I was pretty adamant that i wasn't going to run a IC, as i'm using a SC i was worried about throttle volume.
I managed to get up to 11psi but then reached a point where if i added more water the car started feeling sluggish so i had to retard the timing.
This then gave EGT's over 950c.

I then fitted a IC, i can now together with the IC and WI run 13psi (it dropped around 2psi when the IC was fitted) at 14 BTDC base timing without having to pull any timing at all from the stock ECU's timing curve.

The car also runs a lot more predictable and consistent with the IC as a lot of the intake heat is being dissipated out under the motor instead of being pumped through it.

On the ITB WI idea there are a few guys in the UK running that type of system and few non Miata mates over here (Greece) tried it.

The theory is that is reduces the lag/delay in getting the water in the cylinders.

In practice it does work, the biggest problem though is blocked jets.

On my system with 1 jet/nozzle if it blocks then my knocklite flashes straight away and i know theres a problem.
I've also got a flow meter/gauge installed and can see straight away i have no flow.

From what i've seen on ITB WI installs though if you (or when) get a block jet it's virtually impossible to spot.
The flow meter still detects flow and because 1 nozzle is blocked it then increases the pressure and therefore flow to the other 3 cylinders.
It's not the same amount of flow but it's close enough to make it difficult to notice.

Another thing we saw was that because we were only getting knock on 1 cylinder the knock sensor was not picking this up all the time.
So we think the car was being driven and raced for around 4 weeks with a blocked jet till the piston popped.

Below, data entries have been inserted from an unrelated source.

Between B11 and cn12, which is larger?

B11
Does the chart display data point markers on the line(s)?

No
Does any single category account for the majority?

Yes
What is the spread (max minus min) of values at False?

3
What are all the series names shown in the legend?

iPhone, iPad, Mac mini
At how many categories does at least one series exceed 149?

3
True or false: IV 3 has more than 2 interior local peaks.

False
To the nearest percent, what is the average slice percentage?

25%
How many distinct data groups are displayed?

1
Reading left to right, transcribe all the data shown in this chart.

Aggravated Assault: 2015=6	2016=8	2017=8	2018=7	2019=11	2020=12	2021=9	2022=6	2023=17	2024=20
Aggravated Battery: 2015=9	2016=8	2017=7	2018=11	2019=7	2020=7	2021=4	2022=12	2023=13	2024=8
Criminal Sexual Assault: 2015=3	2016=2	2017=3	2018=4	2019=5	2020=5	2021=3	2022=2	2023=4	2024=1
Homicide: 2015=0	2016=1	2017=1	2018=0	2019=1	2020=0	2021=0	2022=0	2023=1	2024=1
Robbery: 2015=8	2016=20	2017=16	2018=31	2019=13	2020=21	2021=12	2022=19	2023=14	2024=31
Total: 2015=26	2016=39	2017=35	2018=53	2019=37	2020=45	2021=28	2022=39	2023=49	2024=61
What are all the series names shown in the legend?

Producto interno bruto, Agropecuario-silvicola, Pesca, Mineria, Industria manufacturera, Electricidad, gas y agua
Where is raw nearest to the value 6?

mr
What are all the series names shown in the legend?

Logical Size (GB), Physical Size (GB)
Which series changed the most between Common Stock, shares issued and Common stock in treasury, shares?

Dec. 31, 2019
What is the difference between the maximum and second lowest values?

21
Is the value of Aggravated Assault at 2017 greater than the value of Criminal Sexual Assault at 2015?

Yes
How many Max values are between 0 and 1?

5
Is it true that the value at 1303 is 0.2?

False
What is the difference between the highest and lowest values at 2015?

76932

The thing is though the advantage of ITB WI is the reduction of lag.
If you fit something like the AM HSV then you have such fine control over the quantity of water you pump that you can set it to start pumping a very small amount at 0psi so when you do hit boost there is already water in the system, so no lag.

Biggest disadvantages with WI are running out and blocked jets.
I have a 17 go-kart fuel tank and fill it up once a month or so and have never run out.
With the flow meter and knocklite it's pretty obvious if the jets blocked, but if i could get me **** into gear i have a idea of rigging up the SC valve so if the flow meter detects a flow problem it cuts the boost, damn site easier with a tubby and EBC though.

So my advice is fit a IC and if you still feel you need more timing advance fit WI.